Apache Oozie is a workflow scheduler engine to manage and schedule Apache Hadoop jobs. Oozie supports different kinds of Hadoop jobs out of the box such as MapReduce jobs, Streaming jobs, Pig, Hive and Scoop. Oozie also supports system specific jobs such as shell scripts and Java jobs.
Oozie is a Java Web-Application that runs in a Java servlet-container.
Apache Oozie Workflow is a collection of actions; which are Hadoop MapReduce jobs, Pig jobs etc. The actions are arranged in a control dependency DAG (Direct Acyclic Graph), which controls how and when an action can be run. Oozie workflow definitions are written in hPDL, a XML Process Definition Language.
Apache Oozie Workflow contains control flow nodes and action nodes.
Control Flow Nodes - Control flow nodes are the mechanisms that define the beginning and end of the workflow (start, end, fail). In addition, control flow nodes also provide mechanism to control the execution path of the workflow (decision, fork and join)
Action NodesAction nodes are the mechanisms which triggers the execution of a computation/processing task. Oozie provides support for different types of Hadoop actions out of the box - Hadoop MapReduce, Hadoop file system, Pig etc. In addition Oozie also provides support for system specific jobs - SSH, HTTP, eMail etc.
An Apache Oozie Workflow job can have the following states - PREP , RUNNING , SUSPENDED , SUCCEEDED , KILLED and FAILED.
Apache Oozie Workflow does not support cycles. Apache Oozie WorkFlow definitions must be a strict DAG. At workflow application deployment time, if Oozie detects a cycle in the workflow definition then it fails the deployment.
Apache Oozie workflow supports the following control flow nodes that start or end the workflow execution.
Start Control Node - The start node is the first node that a Oozie workflow job transitions to and is the entry point for a workflow job. Every Apache Oozie workflow definition must have one start node.
End Control Node - The end node is last node that a Oozie workflow job transitions to and it indicates that the workflow job has completed successfully. When a workflow job reaches the end node it finishes successfully and the job status changes to SUCCEEDED. Every Apache Oozie workflow definition must have one end node.
Kill Control Node - The kill node allows a workflow job to kill itself. When a workflow job reaches the kill node it finishes in error and the status of the job changes to KILLED.
Apache Oozie workflow supports the following control flow nodes that control the execution path of the workflow.
Decision Control Node - The decision control node is like a switch-case statement, which enables a workflow to make a selection on the execution path to follow.

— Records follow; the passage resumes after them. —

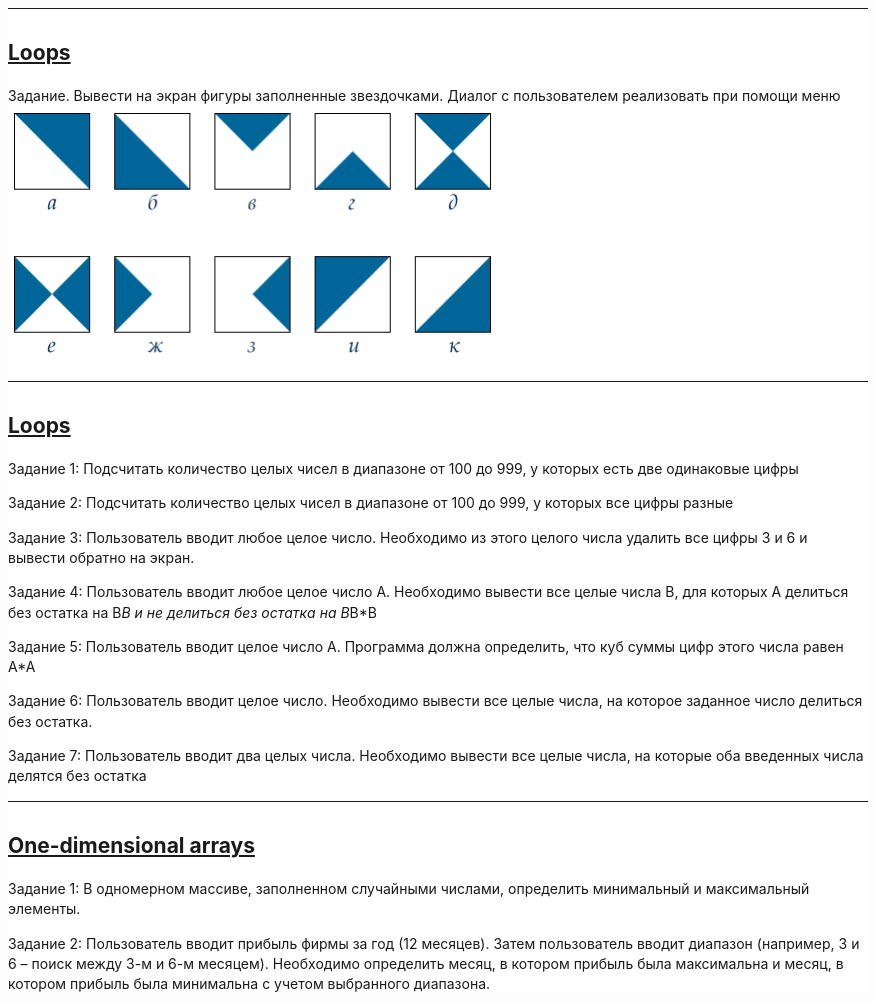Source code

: -----

## [Loops](/HW12/)

Задание. Вывести на экран фигуры заполненные звездочками. Диалог с пользователем 
реализовать при помощи меню
![Figures](/HW12/Cpp_Screenshot01.png)

-----

## [Loops](/HW13/)

Задание 1: Подсчитать количество целых чисел в диапазоне от 100 до 999, у которых есть две 
одинаковые цифры

Задание 2: Подсчитать количество целых чисел в диапазоне от 100 до 999, у которых все 
цифры разные 

Задание 3: Пользователь вводит любое целое число. Необходимо из этого целого числа удалить 
все цифры 3 и 6 и вывести обратно на экран. 

Задание 4: Пользователь вводит любое целое число А. Необходимо вывести все целые числа В, 
для которых А делиться без остатка на В*В и не делиться без остатка на В*В*В

Задание 5: Пользователь вводит целое число А. Программа должна определить, что куб суммы 
цифр этого числа равен А*А

Задание 6: Пользователь вводит целое число. Необходимо вывести все целые числа, на которое 
заданное число делиться без остатка. 

Задание 7: Пользователь вводит два целых числа. Необходимо вывести все целые числа, на 
которые оба введенных числа делятся без остатка

-----

## [One-dimensional arrays](/HW14/)

Задание 1: В одномерном массиве, заполненном случайными числами, определить 
минимальный и максимальный элементы.

Задание 2: Пользователь вводит прибыль фирмы за год (12 месяцев). Затем пользователь 
вводит диапазон (например, 3 и 6 – поиск между 3-м и 6-м месяцем). Необходимо определить 
месяц, в котором прибыль была максимальна и месяц, в котором прибыль была минимальна с 
учетом выбранного диапазона.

Fork and Join Control Node - The fork and join control nodes are used in pairs and work as follows. The fork node splits a single path of execution into multiple concurrent paths of execution. The join node waits until every concurrent execution path of the corresponding fork node arrives to it.
Apache Oozie supports the following action nodes which trigger the execution of computation and processing tasks.
Map-Reduce Action - The map-reduce action node starts a Hadoop Map-Reduce job from a Oozie workflow.
Pig Action - The pig action node starts a Pig job from a Oozie workflow.
FS (HDFS) Action - The FS action node enables an Oozie workflow to manipulate HDFS files and directories. FS action nodes support the commands - move , delete , mkdir , chmod , touchz and chgrp .
SSH Action -
Sub-workflow Action -
Java Action - The java action node executes the public static void main(String[] args) method of the specified main Java class form a Oozie workflow.
The Apache Oozie workflow job transitions through the following states.
PREP- An Oozie workflow job is in the PREP state when it is first created. In this state the workflow job is defined but is not running.
RUNNING - An Oozie workflow transitions to the RUNNING state when it is started. The workflow remains in RUNNING state while the workflow does not reach its end state, ends in error or it is suspended.
SUSPENDED - An Oozie workflow job transitions to SUSPENDED state if it is suspended. The workflow will remain in suspended state until it is resumed or it is killed.
SUCCEEDED - A RUNNING Oozie job transitions to the SUCCEEDED state when it reaches the end node.
KILLED - A CREATED, RUNNING or SUSPENDED workflow job transitions to a KILLED state when the workflow job is killed by an administrator.
FAILED - A RUNNING Oozie job transitions to a FAILED state when the workflow job fails with an unexpected error.